## Votre objectif
D'après l'extrait de page sur la montagne de la Madeleine, quel nom portait cette montagne avant le XIIIe siècle ?

## Extrait de page

####

Histoire

Les mystères égyptiens de la montagne de la Madeleine à Retournac

Les mystères égyptiens de la montagne de la Madeleine à Retournac
La Madeleine ou Podium-Ibis depuis la forêt de Miaune. Au premier plan, le village d’Artites. Photo Vincent Jolfre © Vincent JOLFRE
Tout le monde, dans l’arrondissement d’Yssingeaux, connaît la montagne de la Madeleine qui se trouve entre Beauzac et Retournac. Ce plateau volcanique offre, à 970 mètres d’altitude, une vue exceptionnelle sur les monts du Pilat, le massif du Felletin et les sucs de l’Yssingelais. Ce fut certainement un lieu de culte dès la plus haute Antiquité.

Aujourd’hui, il subsiste, en héritage, une chapelle dédiée à Sainte Marie-Madeleine nommée par les habitants de Retournac « lou chu de sainta Maria-Magdeleina » (lire ci-dessous).

Une origine égyptienne ?

La Madeleine n’a pas toujours porté le nom sous lequel elle est connue de nos jours. Avant le XIIIe siècle, c’était le pey (podium) Ibis, soit littéralement la montagne d’Ibis, comme le précise le cartulaire de Chamalières-sur-Loire. Le village qui lui est adossé à l’est porte encore aujourd’hui le souvenir de cette antique dénomination, quoique sous une autre forme : le Peydible.
Si les Vellaves sont habitués à la présence de hérons dans les gorges de la Loire, jamais aucun ibis n’y a été encore vu ! On sait que l’ibis est un oiseau oriental, connu pour sa capacité à distinguer l’eau pure de l’eau impure, et qu’il était vénéré dans la religion de l’ancienne Égypte sous les formes du dieu Thot, dieu du savoir et de la sagesse, à Hermopolis Magna sur les rives du Nil.Photo Vincent Jolfre

Que viendrait donc faire une telle divinité païenne à cet endroit ?

####

## Lignes fournies
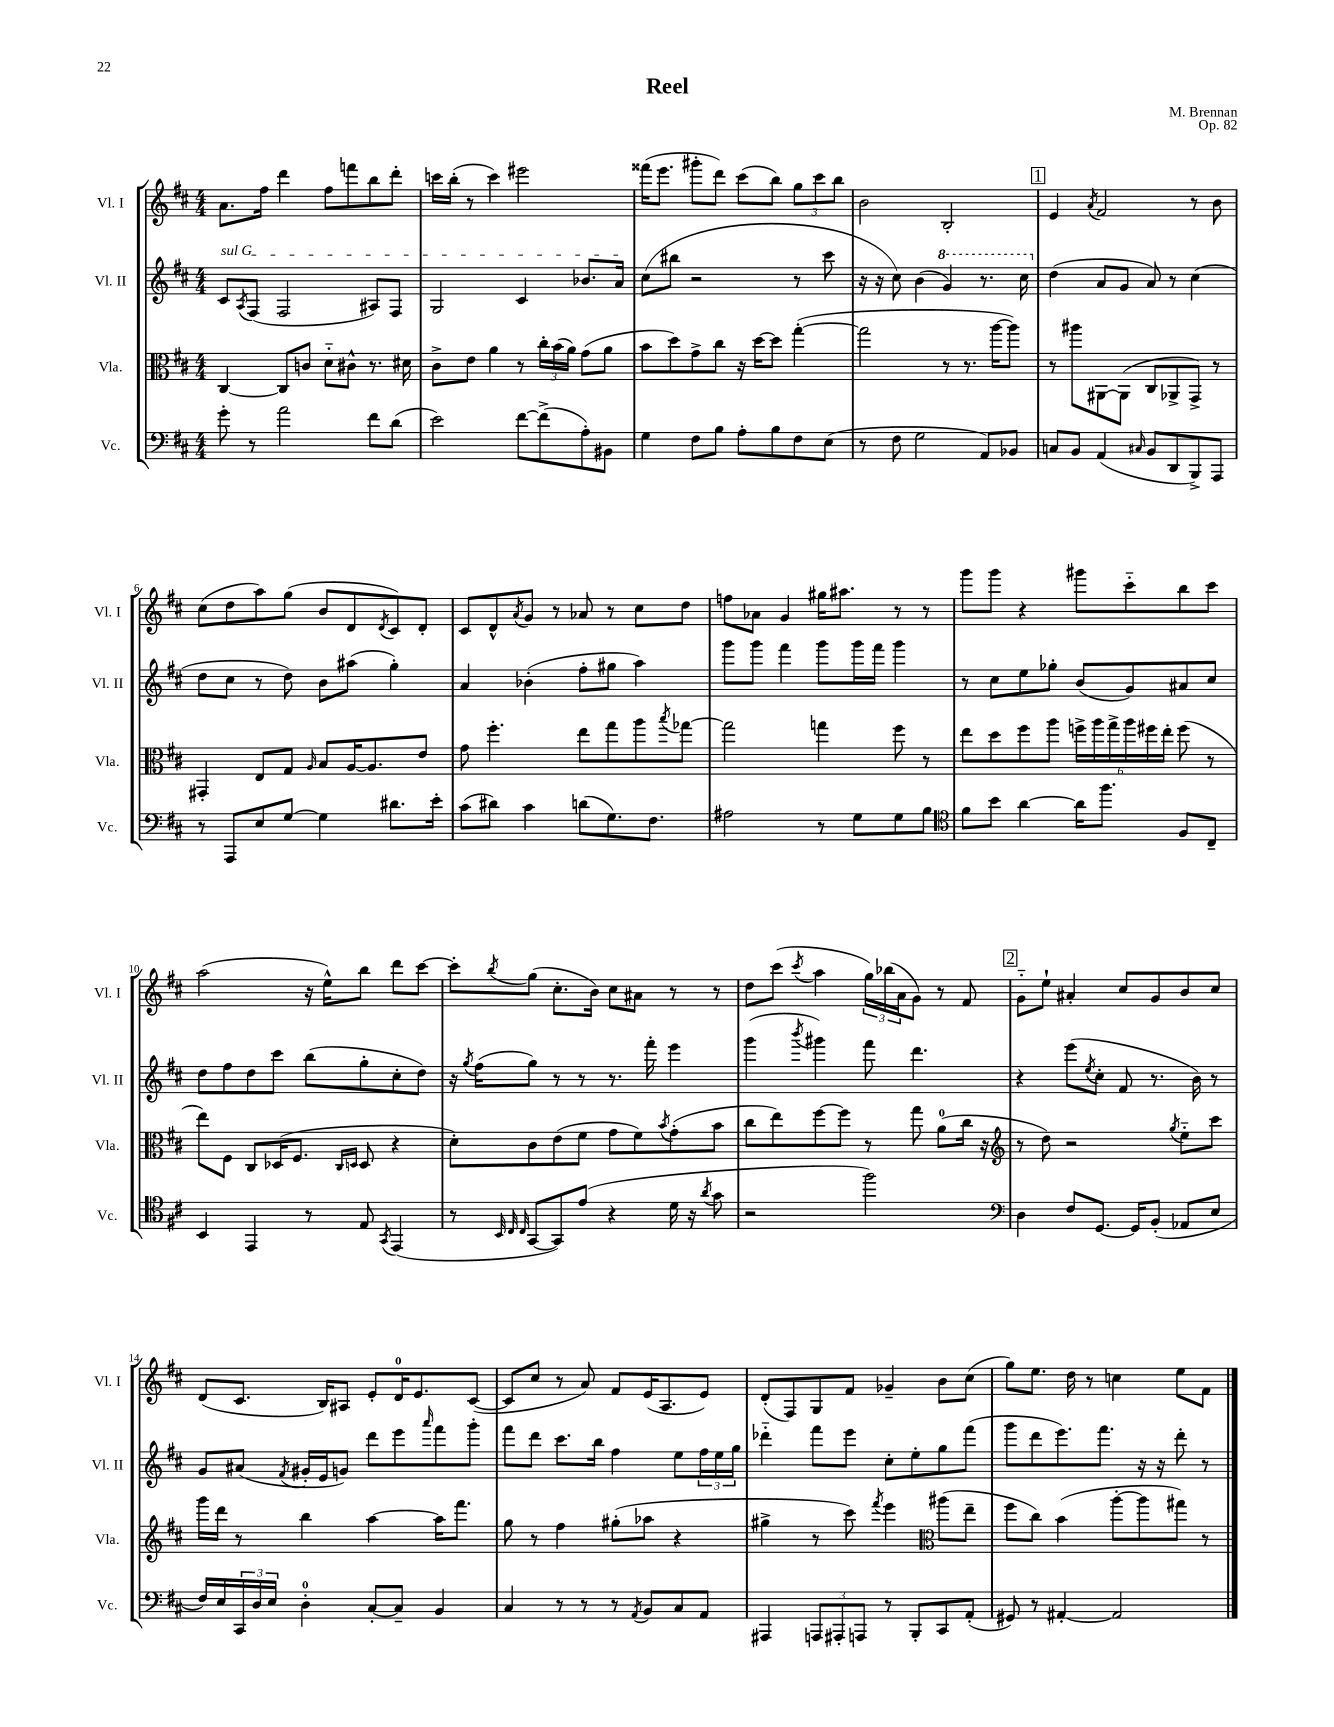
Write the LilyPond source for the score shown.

\header { title = "Reel" composer = "M. Brennan" opus = "Op. 82" }
<<
\new StaffGroup <<
\new Staff = "s0" \with { instrumentName = "Vl. I" shortInstrumentName = "Vl. I" } {
    \clef treble \key d \major \numericTimeSignature \time 4/4
    a'8. fis''16 d'''4 fis''8 f'''8 b''8 d'''8-. |
    c'''16 b''16-.( r8 c'''4) eis'''2 |
    fisis'''16( e'''8. gis'''8-. d'''8) cis'''8( b''8) \tuplet 3/2 { g''8 cis'''8 b''8 } |
    b'2 b2-. |
    \mark \markup { \box "1" } e'4 \acciaccatura { a'8 } fis'2 r8 b'8 |
    cis''8( d''8 a''8) g''8( b'8 d'8 \acciaccatura { d'8 } cis'8) d'8-. |
    cis'8 d'8-^ \acciaccatura { a'8 } g'8 r8 aes'8 r8 cis''8 d''8 |
    f''8 aes'8 g'4 gis''16 ais''8. r8 r8 |
    g'''8 g'''8 r4 gis'''8 cis'''8-_ b''8 cis'''8 |
    a''2( r16 e''16-^) b''8 d'''8 cis'''8~ |
    cis'''8-. \acciaccatura { b''8 } g''8( cis''8.-. b'16) cis''8 ais'8 r8 r8 |
    d''8 cis'''8( \acciaccatura { cis'''8 } a''4 \tuplet 3/2 { g''16) bes''16( a'16 } g'8) r8 fis'8 |
    \mark \markup { \box "2" } g'8-_ e''8-! ais'4-. cis''8 g'8 b'8 cis''8 |
    d'8( cis'8. b16) ais8 e'8-. d'16-0 e'8. cis'8~( |
    cis'8 cis''8 r8 a'8) fis'8 e'16( a8. e'8) |
    d'8-.( fis8) g8 fis'8 ges'4-- b'8 cis''8( |
    g''8) e''8. d''16 r8 c''4 e''8 fis'8 \bar "|." |
}
\new Staff = "s1" \with { instrumentName = "Vl. II" shortInstrumentName = "Vl. II" } {
    \clef treble \key d \major \numericTimeSignature \time 4/4
    \once \override TextSpanner.bound-details.left.text = \markup { \italic "sul G" } cis'8\startTextSpan \acciaccatura { a8 } fis8( fis2 ais8) fis8 |
    g2 cis'4 bes'8. a'16\stopTextSpan |
    cis''8( bis''8 r2 r8 cis'''8 |
    r16 r16 cis''8) b'4( \ottava #1 g''4) r8. cis'''16 \ottava #0 |
    \mark \markup { \box "1" } d''4( a'8 g'8 a'8) r8 cis''4( |
    d''8 cis''8 r8 d''8) b'8 ais''8( g''4-.) |
    a'4 bes'4-.( fis''8-. gis''8 a''4) |
    g'''8 g'''8 fis'''4 g'''8 g'''16 fis'''16 g'''4 |
    r8 cis''8 e''8 ges''8-. b'8( g'8) ais'8 cis''8 |
    d''8 fis''8 d''8 cis'''8 b''8( g''8-. cis''8-. d''8) |
    r16 \acciaccatura { g''8 } fis''16( g''8) r8 r8 r8. fis'''16-. e'''4 |
    g'''4( \acciaccatura { b'''8 } gis'''4) fis'''8 d'''4. |
    \mark \markup { \box "2" } r4 e'''8( \acciaccatura { e''8 } cis''8-. fis'8 r8. b'16) r8 |
    g'8 ais'8( \acciaccatura { fis'8 } gis'16-. e'16 g'8) d'''8 e'''8 \grace { a'''16 } fis'''8 g'''8-. |
    fis'''8 d'''8 cis'''8. b''16 fis''4 e''8 \tuplet 3/2 { fis''16 e''16 g''16 } |
    des'''4-_ fis'''8 e'''8 cis''8-. e''8-. g''8 fis'''8( |
    g'''8 d'''8 e'''8.) fis'''8. r16 r16 d'''8-. r8 \bar "|." |
}
\new Staff = "s2" \with { instrumentName = "Vla." shortInstrumentName = "Vla." } {
    \clef alto \key d \major \numericTimeSignature \time 4/4
    cis4~ cis8 c'8 d'8-_ cis'8-^ r8. dis'16 |
    cis'8-> e'8 a'4 r8 \tuplet 3/2 { cis''16-. b'16( a'16) } g'8( a'8 |
    b'8 d''8) g'8-> cis''8 r16 d''16~ d''8 g''4~-.( |
    g''2 r8 r8. a''16~ a''8) |
    \mark \markup { \box "1" } r8 ais''8 ais,8~ ais,8( cis8 aes,8-> g,8->) r8 |
    gis,4-. e8 g8 \grace { a16 } b8 a16~ a8. e'8 |
    g'8 fis''4.-. e''8 g''8 a''8 \acciaccatura { b''8 } ges''8~ |
    ges''2 g''4 fis''8 r8 |
    e''8 d''8 fis''8 a''8 \tuplet 6/4 { f''16-> a''16 g''16-> a''16 fis''16 e''16-. } fis''8( r8 |
    e''8) fis8 cis8 des16( fis8. \grace { cis16 d16 } d8 r4 |
    d'8-.) cis'8 e'8( fis'8 g'8 fis'8) \acciaccatura { b'8 } g'8-.( b'8 |
    cis''8 e''8) fis''8~ fis''8 r8 g''8 a'8-0( cis''16 r16 |
    \mark \markup { \box "2" } \clef treble r8 d''8) r2 \acciaccatura { g''8 } e''8-_ cis'''8 |
    g'''16 d'''16 r8 b''4 a''4~ a''16 fis'''8. |
    g''8 r8 fis''4 gis''8-.( aes''8 r4 |
    gis''4-> r8 cis'''8) \acciaccatura { fis'''8 } e'''4 \clef alto ais''8( e''8-- |
    fis''8 cis''8) b'4( a''8~-. a''8 gis''8) r8 \bar "|." |
}
\new Staff = "s3" \with { instrumentName = "Vc." shortInstrumentName = "Vc." } {
    \clef bass \key d \major \numericTimeSignature \time 4/4
    g'8-. r8 a'2 fis'8 d'8( |
    e'2) fis'8~ fis'8->( a8-.) bis,8 |
    g4 fis8 b8 a8-. b8 fis8 e8( |
    r8 fis8 g2 a,8) bes,8 |
    \mark \markup { \box "1" } c8 b,8 a,4( \grace { cis16 } b,8 d,8 b,,8->) a,,8 |
    r8 a,,8 e8 g8~ g4 dis'8. e'16-. |
    cis'8( dis'8) cis'4 d'8( g8.) fis8. |
    ais2 r8 g8 g8 b8 |
    \clef tenor fis'8 b'8 a'4~ a'16 fis''8. fis8 cis8-- |
    b,4 e,4 r8 e8 \acciaccatura { g,8 } e,4( |
    r8 \grace { b,32 cis32 cis32 } g,8~ g,8) e'8( r4 d'16 r16 \acciaccatura { a'8 } g'8 |
    r2 fis''2) |
    \mark \markup { \box "2" } \clef bass d4 fis8 g,8.~ g,16 b,8-.( aes,8 e8 |
    fis16) e16 \tuplet 3/2 { cis,16 d16 e16 } d4-0-. cis8~-. cis8-- b,4 |
    cis4 r8 r8 r8 \acciaccatura { a,8 } b,8 cis8 a,8 |
    ais,,4 \tuplet 3/2 { a,,8 ais,,8-. a,,8 } r8 b,,8-. cis,8 a,8-.( |
    gis,8) r8 ais,4~-. ais,2 \bar "|." |
}
>>
>>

####

## Résultat de la tâche
Elle s'appelait le pey (podium) Ibis, littéralement la montagne d'Ibis.